Some of us get anxious when we can’t get online for some time and want to check our emails, Facebook posts, and Twitter messages continuously. I don’t think we need to be so dependent on our online lives, and try to see the rewards of being offline for some time.
Last March I lost my Samsung Blackjack phone. At that time, I was really hooked up with it, but now believe it's loss was a godsend! Without a connected phone, I need to get into a computer to check my email or browse the web. That made realize how much time we spend being “connected”.

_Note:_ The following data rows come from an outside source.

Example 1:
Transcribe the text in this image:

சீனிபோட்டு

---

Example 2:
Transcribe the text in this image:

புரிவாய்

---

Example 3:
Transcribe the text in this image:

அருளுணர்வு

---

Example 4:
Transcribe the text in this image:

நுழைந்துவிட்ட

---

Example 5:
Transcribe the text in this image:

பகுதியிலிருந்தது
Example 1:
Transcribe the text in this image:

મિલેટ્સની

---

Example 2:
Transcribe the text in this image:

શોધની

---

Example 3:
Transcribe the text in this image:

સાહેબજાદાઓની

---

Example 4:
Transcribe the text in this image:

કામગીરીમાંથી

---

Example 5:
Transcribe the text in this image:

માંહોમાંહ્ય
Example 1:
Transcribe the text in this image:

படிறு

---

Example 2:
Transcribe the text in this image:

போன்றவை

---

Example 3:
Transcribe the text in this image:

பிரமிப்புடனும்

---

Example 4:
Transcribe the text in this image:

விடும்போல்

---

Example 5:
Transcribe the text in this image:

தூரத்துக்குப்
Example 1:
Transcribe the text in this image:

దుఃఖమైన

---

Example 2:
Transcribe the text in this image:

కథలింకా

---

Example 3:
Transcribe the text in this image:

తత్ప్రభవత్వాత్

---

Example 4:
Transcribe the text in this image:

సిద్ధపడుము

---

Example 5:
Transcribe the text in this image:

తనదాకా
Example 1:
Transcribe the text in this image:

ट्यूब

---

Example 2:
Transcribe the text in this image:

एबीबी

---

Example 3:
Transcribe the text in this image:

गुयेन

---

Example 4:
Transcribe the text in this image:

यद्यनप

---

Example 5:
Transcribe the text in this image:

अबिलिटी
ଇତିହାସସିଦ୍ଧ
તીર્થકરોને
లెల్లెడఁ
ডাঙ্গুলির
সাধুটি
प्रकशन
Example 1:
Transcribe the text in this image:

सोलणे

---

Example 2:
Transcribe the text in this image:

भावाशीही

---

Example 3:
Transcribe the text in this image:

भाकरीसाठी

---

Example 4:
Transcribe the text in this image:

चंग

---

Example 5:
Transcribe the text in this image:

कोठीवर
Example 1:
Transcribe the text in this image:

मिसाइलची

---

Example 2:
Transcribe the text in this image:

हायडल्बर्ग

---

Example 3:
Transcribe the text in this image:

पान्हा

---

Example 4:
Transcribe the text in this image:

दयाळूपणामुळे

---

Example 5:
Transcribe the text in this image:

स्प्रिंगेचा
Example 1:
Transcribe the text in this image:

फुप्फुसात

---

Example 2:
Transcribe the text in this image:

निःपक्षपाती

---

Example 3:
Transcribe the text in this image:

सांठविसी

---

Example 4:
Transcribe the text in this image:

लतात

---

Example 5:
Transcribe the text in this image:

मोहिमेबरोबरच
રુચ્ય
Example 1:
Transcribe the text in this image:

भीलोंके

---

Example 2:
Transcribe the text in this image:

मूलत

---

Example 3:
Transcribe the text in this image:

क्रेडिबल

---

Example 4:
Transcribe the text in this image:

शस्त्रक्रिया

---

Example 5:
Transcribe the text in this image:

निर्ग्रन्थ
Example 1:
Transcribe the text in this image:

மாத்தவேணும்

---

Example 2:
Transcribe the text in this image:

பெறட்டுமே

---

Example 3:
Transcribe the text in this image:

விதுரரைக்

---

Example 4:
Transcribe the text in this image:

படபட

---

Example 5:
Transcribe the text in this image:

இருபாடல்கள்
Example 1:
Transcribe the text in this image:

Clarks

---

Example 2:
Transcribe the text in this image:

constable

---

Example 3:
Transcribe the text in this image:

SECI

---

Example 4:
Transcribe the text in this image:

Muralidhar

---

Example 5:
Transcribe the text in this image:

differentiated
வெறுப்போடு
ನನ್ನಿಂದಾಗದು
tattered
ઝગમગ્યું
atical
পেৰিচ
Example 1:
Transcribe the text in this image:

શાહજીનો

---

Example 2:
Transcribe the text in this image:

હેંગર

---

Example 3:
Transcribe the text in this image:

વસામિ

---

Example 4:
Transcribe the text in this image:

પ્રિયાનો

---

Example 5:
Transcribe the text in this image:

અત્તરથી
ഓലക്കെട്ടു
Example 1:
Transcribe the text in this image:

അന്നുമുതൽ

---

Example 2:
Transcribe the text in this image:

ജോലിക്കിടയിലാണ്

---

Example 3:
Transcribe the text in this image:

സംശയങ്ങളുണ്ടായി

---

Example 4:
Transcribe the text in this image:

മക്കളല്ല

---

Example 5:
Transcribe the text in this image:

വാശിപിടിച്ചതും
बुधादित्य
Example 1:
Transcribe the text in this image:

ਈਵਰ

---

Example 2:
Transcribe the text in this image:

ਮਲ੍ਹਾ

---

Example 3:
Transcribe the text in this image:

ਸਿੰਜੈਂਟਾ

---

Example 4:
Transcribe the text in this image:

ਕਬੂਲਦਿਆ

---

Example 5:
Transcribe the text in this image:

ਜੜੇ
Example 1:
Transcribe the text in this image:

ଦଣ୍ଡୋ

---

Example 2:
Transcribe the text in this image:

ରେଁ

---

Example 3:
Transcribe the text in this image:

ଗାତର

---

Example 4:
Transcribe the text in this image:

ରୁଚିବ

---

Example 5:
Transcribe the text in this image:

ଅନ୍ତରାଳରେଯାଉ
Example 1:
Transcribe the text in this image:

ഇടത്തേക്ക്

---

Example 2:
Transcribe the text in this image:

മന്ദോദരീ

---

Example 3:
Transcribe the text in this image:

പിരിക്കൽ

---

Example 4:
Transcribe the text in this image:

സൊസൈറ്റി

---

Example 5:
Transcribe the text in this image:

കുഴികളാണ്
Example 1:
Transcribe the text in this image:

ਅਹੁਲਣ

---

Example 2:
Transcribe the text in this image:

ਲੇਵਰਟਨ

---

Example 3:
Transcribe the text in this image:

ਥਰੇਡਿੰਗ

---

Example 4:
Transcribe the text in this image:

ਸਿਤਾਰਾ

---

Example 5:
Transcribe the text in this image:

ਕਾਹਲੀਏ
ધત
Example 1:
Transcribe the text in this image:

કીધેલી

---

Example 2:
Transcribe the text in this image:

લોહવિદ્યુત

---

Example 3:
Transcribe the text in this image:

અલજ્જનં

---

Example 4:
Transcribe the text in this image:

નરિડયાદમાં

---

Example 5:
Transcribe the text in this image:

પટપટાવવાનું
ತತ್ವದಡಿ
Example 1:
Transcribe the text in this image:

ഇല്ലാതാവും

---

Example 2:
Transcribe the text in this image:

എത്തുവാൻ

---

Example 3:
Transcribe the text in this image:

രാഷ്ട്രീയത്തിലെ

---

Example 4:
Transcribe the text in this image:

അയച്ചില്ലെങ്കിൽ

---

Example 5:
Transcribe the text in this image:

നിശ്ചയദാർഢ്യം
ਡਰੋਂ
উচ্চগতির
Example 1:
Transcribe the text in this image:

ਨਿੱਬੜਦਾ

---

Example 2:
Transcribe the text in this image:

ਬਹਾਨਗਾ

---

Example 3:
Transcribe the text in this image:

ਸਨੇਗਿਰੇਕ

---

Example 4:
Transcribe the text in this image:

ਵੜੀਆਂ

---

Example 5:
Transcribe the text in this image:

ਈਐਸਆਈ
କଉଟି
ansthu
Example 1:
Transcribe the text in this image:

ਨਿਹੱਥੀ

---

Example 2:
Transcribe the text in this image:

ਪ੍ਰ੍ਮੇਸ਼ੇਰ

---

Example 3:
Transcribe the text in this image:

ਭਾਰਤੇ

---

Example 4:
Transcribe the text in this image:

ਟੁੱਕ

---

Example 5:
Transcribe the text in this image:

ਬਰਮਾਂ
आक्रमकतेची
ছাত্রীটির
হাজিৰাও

The BlackBerries, the iPhones, the smartphones, and now iPads have become so integrated into our lives that we can’t imagine being without them anymore. We feel “naked” if we are not carrying one of them and receive text messages, change Facebook status, and reply to every email within minutes (or seconds).
Some people respond to emails without thinking; we have become reactive instead of proactive. Very few of the emails we receive demand an immediate action on our part. Most of them are informational, and can be safely set aside to be read at a time that is convenient rather than interrupting our work.
Last June we went camping with some family members to Raystown Lake in Central Pennsylvania, a great location for fishing, hiking, kayaking. I was “off the grid” for five days: no email, no cell phones, no Wi-Fi. When I was able to connect again I had a bunch of messages waiting in my inbox. How many of them required my immediate attention? None!
Of course that is not always the case, and all those “glorified” devices are useful to stay in touch, but we can’t let people assume we are going to answer their messages in real time. When they think we do, they demand immediate attention. That can be a very negative influence in our work and private lives.
I know people that only answer emails twice a day, in the morning and an hour after lunch. Their contacts are used to that; they don’t expect an answer until those “email” times. I think that is a great idea to make sure you don’t get interrupted all the time during work and, more important, during your family time.